+++ Extrait choisi

Vers la concrétisation de l’adhésion du Togo à l’Organisation intergouvernementale anglophone (Commonwealth). Une nouvelle mission, la troisième du genre, après celles de 2017, est arrivée à Lomé depuis le lundi 21 juin. Cette mission, informe-t-on, comme les précédentes, sera consacrée à « des évaluations et des consultations ». Durant leur séjour, les membres de cette mission vont s’entretenir avec les autorités togolaises, les acteurs de la société civile et certains acteurs politiques.
Au Togo, cette adhésion est plutôt considérée comme une opportunité pour diversifier les relations avec les autres pays et entités du monde, et un peu plus d’investissements, et non comme une rupture avec la francophonie. « Le Commonwealth, c’est surtout un marché de deux milliards de consommateurs », a rappelé le directeur de cabinet du ministère de la communication, Franck MISSITE.

++++++
+++ Données extraites

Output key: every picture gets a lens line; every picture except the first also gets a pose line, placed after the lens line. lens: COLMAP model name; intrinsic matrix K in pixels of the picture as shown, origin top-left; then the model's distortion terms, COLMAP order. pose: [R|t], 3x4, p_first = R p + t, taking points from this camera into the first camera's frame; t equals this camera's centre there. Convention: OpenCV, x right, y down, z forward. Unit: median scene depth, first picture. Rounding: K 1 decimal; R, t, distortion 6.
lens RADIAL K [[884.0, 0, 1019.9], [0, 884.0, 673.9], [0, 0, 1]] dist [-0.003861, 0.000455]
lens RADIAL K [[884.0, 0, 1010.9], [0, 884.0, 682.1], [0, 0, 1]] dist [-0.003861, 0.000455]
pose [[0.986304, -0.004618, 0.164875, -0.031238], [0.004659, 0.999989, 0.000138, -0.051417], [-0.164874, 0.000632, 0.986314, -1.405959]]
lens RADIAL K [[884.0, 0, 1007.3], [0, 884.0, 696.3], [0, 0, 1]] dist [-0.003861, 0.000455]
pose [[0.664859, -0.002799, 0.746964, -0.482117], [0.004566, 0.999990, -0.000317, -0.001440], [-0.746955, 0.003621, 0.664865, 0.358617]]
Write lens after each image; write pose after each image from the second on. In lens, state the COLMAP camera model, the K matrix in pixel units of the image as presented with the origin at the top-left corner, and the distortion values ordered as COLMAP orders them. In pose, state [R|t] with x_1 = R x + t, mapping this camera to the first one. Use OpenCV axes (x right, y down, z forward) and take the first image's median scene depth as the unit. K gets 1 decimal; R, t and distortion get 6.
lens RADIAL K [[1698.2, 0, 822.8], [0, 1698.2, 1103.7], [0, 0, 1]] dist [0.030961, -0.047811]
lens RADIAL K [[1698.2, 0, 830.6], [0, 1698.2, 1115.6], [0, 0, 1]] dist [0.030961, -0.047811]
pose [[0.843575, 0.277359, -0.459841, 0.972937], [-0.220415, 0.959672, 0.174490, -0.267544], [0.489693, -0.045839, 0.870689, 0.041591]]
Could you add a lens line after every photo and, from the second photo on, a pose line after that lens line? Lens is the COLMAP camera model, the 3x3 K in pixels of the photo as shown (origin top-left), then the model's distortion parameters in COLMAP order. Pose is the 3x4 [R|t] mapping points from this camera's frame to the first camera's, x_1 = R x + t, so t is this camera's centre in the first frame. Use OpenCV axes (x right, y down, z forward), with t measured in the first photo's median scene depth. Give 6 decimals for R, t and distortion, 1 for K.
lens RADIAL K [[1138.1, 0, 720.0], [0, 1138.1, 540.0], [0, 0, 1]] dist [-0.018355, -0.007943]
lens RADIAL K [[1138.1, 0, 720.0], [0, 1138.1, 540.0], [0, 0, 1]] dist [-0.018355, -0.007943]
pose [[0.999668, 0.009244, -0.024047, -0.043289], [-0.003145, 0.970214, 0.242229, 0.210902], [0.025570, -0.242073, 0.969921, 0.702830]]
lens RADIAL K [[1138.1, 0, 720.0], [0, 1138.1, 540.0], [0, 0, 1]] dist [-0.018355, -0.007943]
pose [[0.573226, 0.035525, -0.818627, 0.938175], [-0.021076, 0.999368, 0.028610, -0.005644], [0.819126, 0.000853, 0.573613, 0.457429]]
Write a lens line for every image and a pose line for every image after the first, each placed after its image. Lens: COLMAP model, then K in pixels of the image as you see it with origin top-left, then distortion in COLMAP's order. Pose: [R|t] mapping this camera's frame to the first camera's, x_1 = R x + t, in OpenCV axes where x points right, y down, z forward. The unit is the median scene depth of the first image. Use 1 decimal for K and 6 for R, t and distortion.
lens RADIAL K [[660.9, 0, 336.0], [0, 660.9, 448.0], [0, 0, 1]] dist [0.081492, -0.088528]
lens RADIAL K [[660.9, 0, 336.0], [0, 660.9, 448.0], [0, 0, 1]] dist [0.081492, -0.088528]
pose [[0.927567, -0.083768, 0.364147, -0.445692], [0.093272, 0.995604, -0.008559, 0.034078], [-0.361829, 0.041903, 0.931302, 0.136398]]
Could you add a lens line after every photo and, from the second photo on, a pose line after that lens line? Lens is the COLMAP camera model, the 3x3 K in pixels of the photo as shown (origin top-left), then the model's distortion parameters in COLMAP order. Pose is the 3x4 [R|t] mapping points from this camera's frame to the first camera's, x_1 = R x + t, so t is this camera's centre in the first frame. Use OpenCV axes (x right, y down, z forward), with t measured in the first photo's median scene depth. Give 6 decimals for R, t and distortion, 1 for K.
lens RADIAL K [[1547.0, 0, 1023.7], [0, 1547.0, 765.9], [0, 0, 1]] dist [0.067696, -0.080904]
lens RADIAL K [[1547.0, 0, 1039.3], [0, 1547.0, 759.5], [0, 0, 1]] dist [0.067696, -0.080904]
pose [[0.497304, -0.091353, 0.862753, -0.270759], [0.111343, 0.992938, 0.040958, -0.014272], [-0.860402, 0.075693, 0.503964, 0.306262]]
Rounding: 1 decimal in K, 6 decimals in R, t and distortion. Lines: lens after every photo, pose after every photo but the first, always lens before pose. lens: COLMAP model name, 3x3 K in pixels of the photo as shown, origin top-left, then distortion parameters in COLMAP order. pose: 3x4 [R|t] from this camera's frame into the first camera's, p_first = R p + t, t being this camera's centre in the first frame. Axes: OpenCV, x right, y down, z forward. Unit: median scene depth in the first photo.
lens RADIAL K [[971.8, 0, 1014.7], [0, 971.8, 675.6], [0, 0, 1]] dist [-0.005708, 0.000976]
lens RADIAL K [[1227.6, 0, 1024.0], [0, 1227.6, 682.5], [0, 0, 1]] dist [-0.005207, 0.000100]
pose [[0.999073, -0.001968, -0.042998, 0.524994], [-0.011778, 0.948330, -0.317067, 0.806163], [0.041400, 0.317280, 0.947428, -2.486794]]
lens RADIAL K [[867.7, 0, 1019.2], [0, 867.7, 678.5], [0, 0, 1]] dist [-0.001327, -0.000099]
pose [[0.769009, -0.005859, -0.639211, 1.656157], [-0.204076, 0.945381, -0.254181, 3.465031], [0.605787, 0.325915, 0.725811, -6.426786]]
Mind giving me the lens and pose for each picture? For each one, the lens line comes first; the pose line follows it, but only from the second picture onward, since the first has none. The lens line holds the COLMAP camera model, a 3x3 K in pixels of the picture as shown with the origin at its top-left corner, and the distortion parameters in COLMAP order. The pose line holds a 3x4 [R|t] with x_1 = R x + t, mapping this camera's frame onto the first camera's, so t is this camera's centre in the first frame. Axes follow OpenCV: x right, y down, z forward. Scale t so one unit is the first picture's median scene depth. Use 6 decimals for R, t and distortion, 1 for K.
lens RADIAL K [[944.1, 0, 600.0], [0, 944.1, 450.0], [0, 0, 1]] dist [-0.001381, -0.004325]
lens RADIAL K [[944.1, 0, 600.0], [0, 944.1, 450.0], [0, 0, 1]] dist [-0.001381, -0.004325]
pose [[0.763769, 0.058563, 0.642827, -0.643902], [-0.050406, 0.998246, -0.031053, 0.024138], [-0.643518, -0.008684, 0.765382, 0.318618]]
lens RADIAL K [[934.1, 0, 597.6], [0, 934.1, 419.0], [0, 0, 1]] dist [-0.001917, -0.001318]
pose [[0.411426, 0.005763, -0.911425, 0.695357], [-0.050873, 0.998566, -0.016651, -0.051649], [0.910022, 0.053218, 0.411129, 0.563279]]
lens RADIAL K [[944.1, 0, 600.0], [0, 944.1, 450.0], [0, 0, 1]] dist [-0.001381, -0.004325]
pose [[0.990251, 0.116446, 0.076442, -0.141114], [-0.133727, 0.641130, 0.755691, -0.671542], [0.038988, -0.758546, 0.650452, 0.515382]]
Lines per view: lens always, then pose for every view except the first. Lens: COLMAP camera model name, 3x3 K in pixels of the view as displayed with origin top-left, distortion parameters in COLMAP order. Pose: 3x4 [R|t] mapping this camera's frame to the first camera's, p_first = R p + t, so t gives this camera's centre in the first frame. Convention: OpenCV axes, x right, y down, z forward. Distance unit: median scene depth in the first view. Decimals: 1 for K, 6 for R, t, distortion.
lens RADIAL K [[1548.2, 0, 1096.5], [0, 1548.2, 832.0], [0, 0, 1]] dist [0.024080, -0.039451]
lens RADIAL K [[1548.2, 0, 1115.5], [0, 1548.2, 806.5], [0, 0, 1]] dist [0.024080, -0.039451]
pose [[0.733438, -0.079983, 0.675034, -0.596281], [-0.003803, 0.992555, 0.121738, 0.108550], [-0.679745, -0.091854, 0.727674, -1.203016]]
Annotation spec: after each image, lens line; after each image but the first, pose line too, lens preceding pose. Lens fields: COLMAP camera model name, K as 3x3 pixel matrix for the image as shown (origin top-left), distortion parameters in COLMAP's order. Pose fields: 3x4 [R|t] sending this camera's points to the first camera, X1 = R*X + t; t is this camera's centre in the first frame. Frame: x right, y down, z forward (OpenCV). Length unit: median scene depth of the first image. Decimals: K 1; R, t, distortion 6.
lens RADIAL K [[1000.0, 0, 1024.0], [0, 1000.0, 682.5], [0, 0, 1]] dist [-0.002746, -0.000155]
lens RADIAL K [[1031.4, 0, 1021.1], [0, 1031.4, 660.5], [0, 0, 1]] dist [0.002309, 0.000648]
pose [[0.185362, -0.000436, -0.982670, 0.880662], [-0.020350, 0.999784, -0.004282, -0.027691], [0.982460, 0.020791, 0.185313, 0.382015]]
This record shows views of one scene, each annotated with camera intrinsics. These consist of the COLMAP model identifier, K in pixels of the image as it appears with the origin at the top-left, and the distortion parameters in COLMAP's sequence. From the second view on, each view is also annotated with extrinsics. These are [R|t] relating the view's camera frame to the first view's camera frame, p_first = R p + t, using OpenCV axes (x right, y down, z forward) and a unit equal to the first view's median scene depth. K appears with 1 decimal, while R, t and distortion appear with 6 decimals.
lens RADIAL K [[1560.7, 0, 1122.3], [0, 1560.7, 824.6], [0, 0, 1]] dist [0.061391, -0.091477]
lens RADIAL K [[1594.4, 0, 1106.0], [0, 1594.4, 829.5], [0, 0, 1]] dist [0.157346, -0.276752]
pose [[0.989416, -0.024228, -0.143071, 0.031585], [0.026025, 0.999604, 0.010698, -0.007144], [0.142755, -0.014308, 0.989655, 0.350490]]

++++++

Explorer le contenu –
1. Selon Franck MISSITE dans le texte sur l'adhésion du Togo au Commonwealth, que représente surtout le Commonwealth ?
2. Poursuivez le texte sur l'adhésion du Togo au Commonwealth après sa dernière phrase.

Réponses rédigées –
1. Le Commonwealth représente surtout un marché de deux milliards de consommateurs.

2.
Il est à noter qu’il y a deux ans, à la faveur d’un déplacement à Londres, le Chef de l’Etat, Faure GNASSINGBE avait réaffirmé la volonté du Togo d’y adhérer.
En rappel, l’Organisation intergouvernementale anglophone créée en 1931, comporte parmi ses 54 Etats, des nations non-anglophones comme le Mozambique.